## 提示された本文
====

黒田記念館

黒田記念館は、洋画家黒田清輝(1866-1924)の遺言により、その遺産によって建てられ、昭和3年(1928)に竣工、同5年に帝国美術院附属美術研究所として開所しました。当館では、黒田清輝の油彩画約130点、デッサン約170点、写生帖などを所蔵し、特別室と黒田記念室で展示されています。

イオニア式オーダーの列柱がデザインされた外観。 昭和初期の建築によく見られる外壁のスクラッチタイルが特徴です。設計は、当時、黒田と同じ東京美術学校で建築の教授を務めた岡田信一郎です。 旧歌舞伎座や明治生命館、鳩山会館などを手がけたことで知られています。 上野公園内に建てられた旧東京府美術館(1926(大正15)年、現存せず)や旧東京美術学校陳列館(1929(昭和4)年、現東京藝術大学大学美術館陳列館)とともに、黒田記念館は岡田の美術館三部作と呼ばれています。(国博HPより)




階段の手すりに見られるアールヌーヴォー風の装飾は、岡田信一郎の弟子で、後に東京美術学校で教鞭をとった建築家・金沢庸治のデザインです。




開館当初より設けられている黒田記念室には、遺族より寄贈された作品に加え、アトリエも再現し、黒田の画業を一覧することができます。天井の漆喰装飾に注目。

2002(平成14)年に国の登録有形文化財に指定されました。

====

## データ抜粋
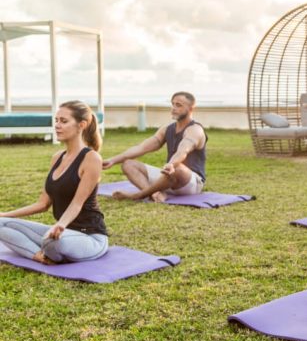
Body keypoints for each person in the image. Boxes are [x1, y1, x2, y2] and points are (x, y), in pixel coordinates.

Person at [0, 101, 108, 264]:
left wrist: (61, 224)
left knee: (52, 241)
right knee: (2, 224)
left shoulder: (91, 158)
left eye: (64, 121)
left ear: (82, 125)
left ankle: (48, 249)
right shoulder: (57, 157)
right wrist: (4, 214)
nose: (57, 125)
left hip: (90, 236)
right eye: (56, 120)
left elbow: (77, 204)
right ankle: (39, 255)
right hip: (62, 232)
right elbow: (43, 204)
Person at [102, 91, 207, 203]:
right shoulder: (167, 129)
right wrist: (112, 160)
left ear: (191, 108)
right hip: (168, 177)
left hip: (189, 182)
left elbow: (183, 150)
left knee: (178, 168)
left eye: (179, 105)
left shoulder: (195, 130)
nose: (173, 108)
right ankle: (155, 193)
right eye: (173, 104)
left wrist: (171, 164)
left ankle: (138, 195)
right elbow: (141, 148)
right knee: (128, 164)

====

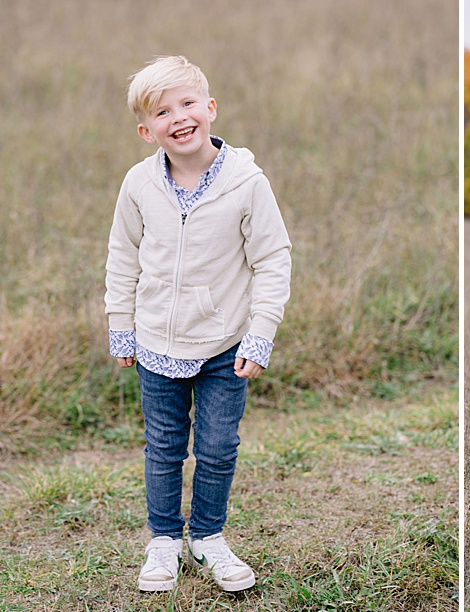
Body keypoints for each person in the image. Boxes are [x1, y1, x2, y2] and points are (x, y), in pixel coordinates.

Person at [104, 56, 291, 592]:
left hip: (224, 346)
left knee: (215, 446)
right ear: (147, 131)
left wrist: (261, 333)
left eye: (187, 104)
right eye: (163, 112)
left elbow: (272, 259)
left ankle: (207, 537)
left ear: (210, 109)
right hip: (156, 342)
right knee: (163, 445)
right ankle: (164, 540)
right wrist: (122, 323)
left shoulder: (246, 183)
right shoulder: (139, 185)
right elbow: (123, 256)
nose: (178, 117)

====

## 取り組む作業
- A) 本文から、「階段の手すりに見られるアール」を含む語句で始め、「2002(平成14)年に国の登録有形文化財に指定されました。」の後で止めて、その部分を正確に書き写してください。
- B) 本文によれば、黒田記念館を設計したのは誰か。

## 解答
- A)
階段の手すりに見られるアールヌーヴォー風の装飾は、岡田信一郎の弟子で、後に東京美術学校で教鞭をとった建築家・金沢庸治のデザインです。




開館当初より設けられている黒田記念室には、遺族より寄贈された作品に加え、アトリエも再現し、黒田の画業を一覧することができます。天井の漆喰装飾に注目。

2002(平成14)年に国の登録有形文化財に指定されました。

- B) 岡田信一郎。